Recorded information:
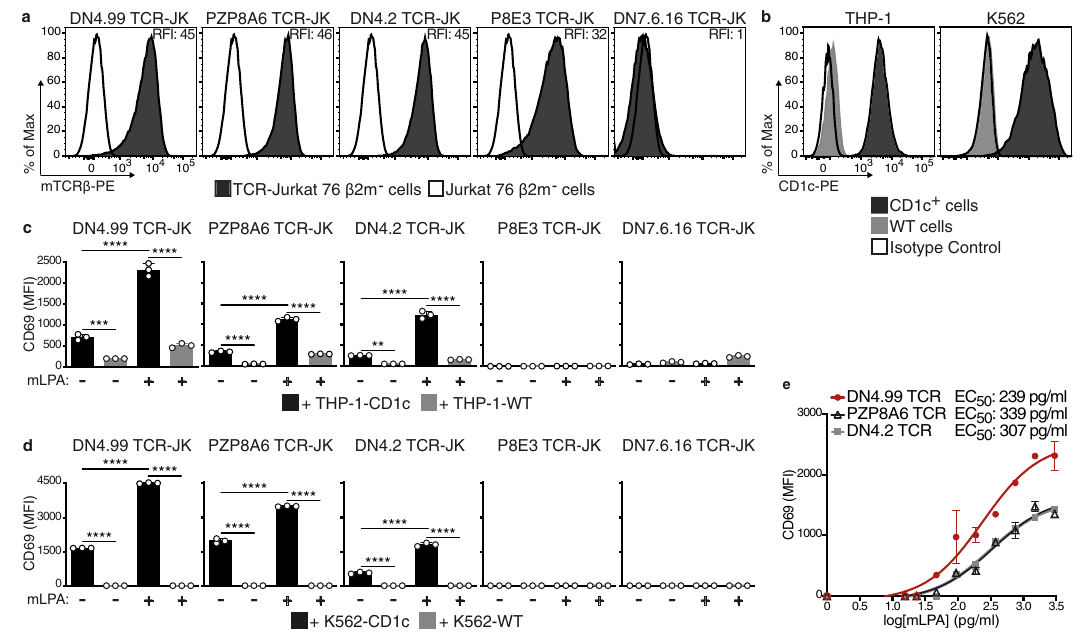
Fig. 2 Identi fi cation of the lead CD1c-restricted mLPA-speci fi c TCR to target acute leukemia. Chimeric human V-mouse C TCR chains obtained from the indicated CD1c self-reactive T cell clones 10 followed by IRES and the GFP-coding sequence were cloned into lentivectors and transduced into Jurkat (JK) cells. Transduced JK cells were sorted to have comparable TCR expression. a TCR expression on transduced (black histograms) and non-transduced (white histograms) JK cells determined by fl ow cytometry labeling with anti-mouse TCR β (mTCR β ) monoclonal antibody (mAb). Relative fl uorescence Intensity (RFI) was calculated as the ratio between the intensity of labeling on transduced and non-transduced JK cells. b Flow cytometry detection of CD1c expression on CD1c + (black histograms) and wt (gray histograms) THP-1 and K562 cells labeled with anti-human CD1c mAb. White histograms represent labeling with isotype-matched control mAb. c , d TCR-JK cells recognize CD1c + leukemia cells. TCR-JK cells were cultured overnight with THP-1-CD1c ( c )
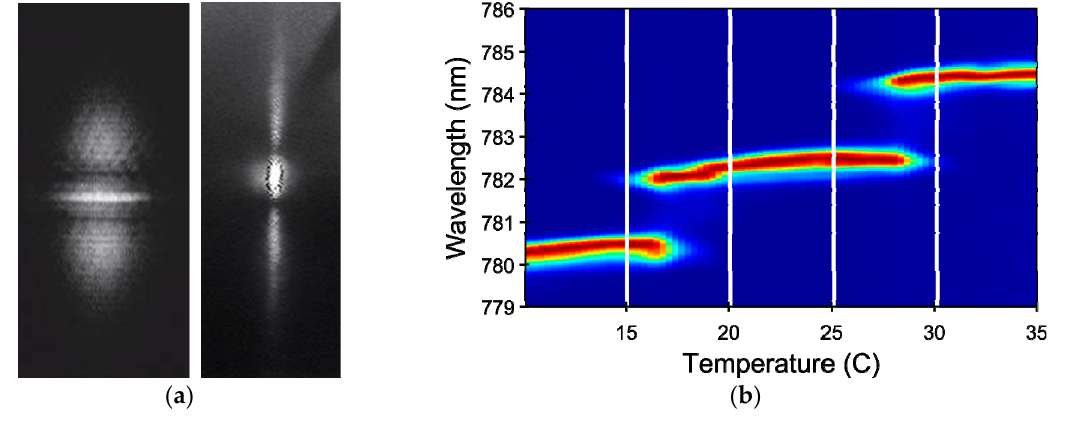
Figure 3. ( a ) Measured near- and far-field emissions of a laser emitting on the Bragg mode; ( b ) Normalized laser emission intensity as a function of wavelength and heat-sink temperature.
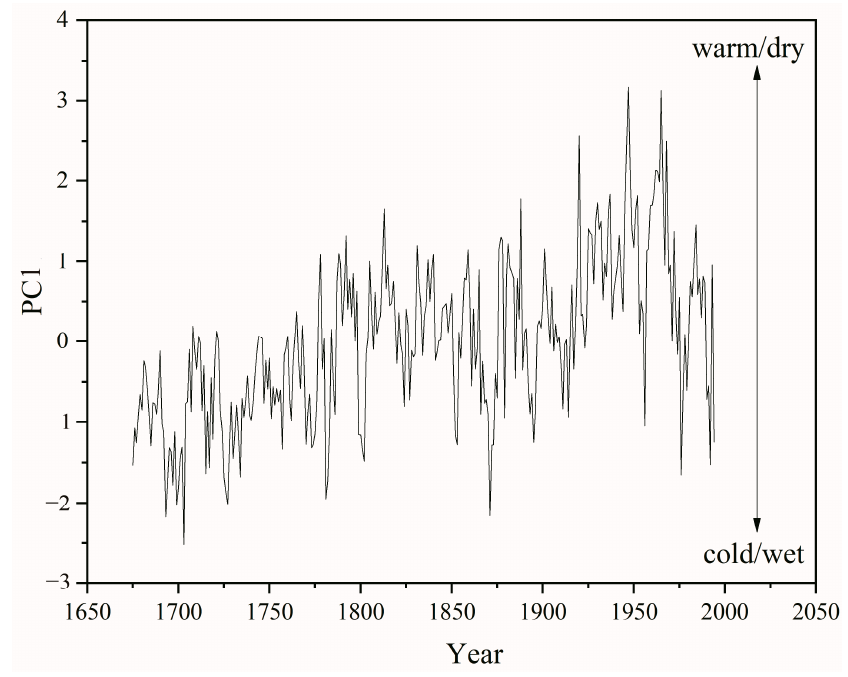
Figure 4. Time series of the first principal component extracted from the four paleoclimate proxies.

Directions: Retype the whole listing, keeping every line identical and omitting all pictures.

Task response:
Fig. 2 Identi fi cation of the lead CD1c-restricted mLPA-speci fi c TCR to target acute leukemia. Chimeric human V-mouse C TCR chains obtained from the indicated CD1c self-reactive T cell clones 10 followed by IRES and the GFP-coding sequence were cloned into lentivectors and transduced into Jurkat (JK) cells. Transduced JK cells were sorted to have comparable TCR expression. a TCR expression on transduced (black histograms) and non-transduced (white histograms) JK cells determined by fl ow cytometry labeling with anti-mouse TCR β (mTCR β ) monoclonal antibody (mAb). Relative fl uorescence Intensity (RFI) was calculated as the ratio between the intensity of labeling on transduced and non-transduced JK cells. b Flow cytometry detection of CD1c expression on CD1c + (black histograms) and wt (gray histograms) THP-1 and K562 cells labeled with anti-human CD1c mAb. White histograms represent labeling with isotype-matched control mAb. c , d TCR-JK cells recognize CD1c + leukemia cells. TCR-JK cells were cultured overnight with THP-1-CD1c ( c )
Figure 3. ( a ) Measured near- and far-field emissions of a laser emitting on the Bragg mode; ( b ) Normalized laser emission intensity as a function of wavelength and heat-sink temperature.
Figure 4. Time series of the first principal component extracted from the four paleoclimate proxies.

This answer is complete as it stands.